Writer/race car driver/pilot/big game hunter Axel MacGregor(Donald Pleasence) has been restoring temples in Thailand when a spate of local villages are plagued by a violent panther killing and attacking the residents.
Being given every multi hyphenate job title short of superhero, Axel sets off to hunt and kill the animal. Unfortunately, his legendary brass fails him and he ends up physically mauled and severely ego bruised.
Cut to the present, where he has survived the attack with a bad leg and a worse attitude. Axel hires a local team to capture the cat, and bring it back alive to his private island residence. Rather than any of 1,000,000 logical actions...he released the animal onto the island, and plans to stalk and kill it with a rifle loaded with 9 bullets (one for each of the supposed lives a cat has in popular idiom).Public safety is apparently totally less important than repairing the damage to his mythical reputation.

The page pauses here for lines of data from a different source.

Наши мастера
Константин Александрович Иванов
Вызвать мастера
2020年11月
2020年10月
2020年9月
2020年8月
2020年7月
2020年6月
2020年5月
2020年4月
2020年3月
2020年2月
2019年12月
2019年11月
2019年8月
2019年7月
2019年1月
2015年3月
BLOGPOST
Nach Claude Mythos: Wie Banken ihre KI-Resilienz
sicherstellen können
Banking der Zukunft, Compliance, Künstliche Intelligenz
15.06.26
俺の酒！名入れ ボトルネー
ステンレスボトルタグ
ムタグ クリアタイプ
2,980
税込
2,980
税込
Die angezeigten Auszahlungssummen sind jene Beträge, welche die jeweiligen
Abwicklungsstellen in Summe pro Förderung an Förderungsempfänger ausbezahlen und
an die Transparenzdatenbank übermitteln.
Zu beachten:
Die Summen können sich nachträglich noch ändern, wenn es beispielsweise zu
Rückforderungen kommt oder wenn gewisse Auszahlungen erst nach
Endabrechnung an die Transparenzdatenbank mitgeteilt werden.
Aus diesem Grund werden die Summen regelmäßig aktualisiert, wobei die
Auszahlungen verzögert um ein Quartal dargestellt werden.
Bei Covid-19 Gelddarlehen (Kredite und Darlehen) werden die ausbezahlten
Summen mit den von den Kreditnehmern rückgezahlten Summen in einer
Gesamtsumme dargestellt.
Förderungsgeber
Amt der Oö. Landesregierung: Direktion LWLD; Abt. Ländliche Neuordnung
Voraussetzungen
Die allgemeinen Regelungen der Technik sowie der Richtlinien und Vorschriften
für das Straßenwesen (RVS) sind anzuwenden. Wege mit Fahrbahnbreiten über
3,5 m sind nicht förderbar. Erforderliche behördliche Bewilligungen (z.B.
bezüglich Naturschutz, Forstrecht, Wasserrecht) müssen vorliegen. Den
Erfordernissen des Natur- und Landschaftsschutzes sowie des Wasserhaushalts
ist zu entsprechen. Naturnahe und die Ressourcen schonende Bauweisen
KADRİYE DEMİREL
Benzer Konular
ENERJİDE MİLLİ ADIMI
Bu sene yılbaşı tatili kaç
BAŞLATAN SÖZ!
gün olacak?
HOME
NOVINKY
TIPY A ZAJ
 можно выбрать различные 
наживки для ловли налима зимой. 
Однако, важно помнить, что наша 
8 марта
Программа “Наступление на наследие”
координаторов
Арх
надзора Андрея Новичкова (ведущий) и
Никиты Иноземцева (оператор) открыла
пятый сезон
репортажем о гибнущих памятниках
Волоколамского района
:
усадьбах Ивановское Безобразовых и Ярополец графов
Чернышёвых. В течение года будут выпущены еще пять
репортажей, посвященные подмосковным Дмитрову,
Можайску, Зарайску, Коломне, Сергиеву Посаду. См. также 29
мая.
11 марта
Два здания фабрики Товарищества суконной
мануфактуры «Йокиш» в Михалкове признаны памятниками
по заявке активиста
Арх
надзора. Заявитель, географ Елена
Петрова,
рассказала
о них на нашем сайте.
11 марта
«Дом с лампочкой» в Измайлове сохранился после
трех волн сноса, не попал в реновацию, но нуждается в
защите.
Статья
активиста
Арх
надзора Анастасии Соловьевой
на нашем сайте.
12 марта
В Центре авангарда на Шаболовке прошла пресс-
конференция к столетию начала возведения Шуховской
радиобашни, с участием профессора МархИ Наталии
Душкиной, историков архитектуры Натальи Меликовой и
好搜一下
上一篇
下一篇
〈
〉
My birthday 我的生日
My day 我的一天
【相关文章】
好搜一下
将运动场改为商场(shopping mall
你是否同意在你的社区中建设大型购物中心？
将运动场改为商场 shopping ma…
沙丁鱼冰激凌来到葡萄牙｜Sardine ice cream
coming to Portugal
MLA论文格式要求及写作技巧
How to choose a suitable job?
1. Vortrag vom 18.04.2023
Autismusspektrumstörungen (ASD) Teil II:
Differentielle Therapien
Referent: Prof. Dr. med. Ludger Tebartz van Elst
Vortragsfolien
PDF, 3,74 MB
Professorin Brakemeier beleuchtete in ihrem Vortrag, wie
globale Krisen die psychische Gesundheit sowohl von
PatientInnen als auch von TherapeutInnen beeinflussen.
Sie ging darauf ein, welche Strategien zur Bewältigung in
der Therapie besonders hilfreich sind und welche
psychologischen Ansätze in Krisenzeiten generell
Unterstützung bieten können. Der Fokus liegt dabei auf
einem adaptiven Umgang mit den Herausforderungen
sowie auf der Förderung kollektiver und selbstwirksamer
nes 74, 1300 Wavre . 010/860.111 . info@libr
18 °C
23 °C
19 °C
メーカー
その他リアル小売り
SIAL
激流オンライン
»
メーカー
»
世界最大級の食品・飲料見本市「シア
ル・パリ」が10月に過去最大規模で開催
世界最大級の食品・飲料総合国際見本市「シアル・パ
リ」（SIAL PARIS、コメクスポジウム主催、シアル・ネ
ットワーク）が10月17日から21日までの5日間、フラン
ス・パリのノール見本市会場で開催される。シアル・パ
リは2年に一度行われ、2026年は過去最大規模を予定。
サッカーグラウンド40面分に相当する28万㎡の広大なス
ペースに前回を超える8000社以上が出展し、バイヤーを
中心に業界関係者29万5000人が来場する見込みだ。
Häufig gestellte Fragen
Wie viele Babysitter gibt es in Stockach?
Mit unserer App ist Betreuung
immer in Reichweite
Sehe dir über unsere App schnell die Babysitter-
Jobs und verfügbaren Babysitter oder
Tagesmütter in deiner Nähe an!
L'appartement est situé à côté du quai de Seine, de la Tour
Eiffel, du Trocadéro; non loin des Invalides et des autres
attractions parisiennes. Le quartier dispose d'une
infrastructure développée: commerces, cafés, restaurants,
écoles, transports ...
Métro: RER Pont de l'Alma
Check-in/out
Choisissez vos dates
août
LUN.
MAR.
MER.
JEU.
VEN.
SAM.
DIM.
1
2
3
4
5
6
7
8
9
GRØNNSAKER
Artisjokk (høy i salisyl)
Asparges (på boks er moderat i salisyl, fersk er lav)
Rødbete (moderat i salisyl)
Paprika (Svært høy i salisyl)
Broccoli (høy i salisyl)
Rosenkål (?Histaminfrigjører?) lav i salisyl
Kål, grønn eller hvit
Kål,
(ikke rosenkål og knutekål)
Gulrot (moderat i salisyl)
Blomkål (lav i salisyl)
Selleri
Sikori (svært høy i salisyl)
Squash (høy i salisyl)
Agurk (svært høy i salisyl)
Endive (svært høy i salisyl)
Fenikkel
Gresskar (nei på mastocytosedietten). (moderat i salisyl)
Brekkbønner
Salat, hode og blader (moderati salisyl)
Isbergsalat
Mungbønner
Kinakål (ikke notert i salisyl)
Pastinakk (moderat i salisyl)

As it so happens, Axel's family decides to make a once in a half decade visit just then. Idle, spoiled daughter Georgia (Jennifer Rhodes), her independent half sister Leslie (a still sexy Nancy Kwan), Georgia's small child Peggy, and Georgia's boy toy of the moment Ross(producer Ross Hagen).
Billed as a horror movie, it's actually an extremely slow moving melodrama. The extremely well trained cat is always shot in slow motion, and there's only one actual attack in between long runs of meandering dialog.
Shrill Georgia ends up the cat's first island victim(due to an ill considered search for Peggy's pet dog), and poor Peggy ends up sitting out in the rain for what seems like 3 days while a weak Ross/Leslie love story is quickly sketched in, Axel's Ahab like obsession and post death of his daughter breakdown chew the scenery (and ample location shots) to pieces, and Ross attempts to save the day while looking to be more and more like Ross Hagen writing a Mary Sue stand in for himself that's far more accomplished than he ever actually was.
Nancy Kwan is giving nothing interesting to work with,Ross Hagen is a smarmy twit, Peggy as a character is nearly forgotten about, all of the native actors are little more than the help.
Donald Pleasence's fits of overacting are the only non narcolepsy inducing moments in an otherwise indifferent film with a an allegory as awful as the final visual transition serving as a dud of an ending.
Most all of the cast had long careers as working actors, and this film is pretty much the nadir for all of them, skip it and watch a National Geographic special instead. All of the gorgeous panther tracking and location shots, far less of the boredom.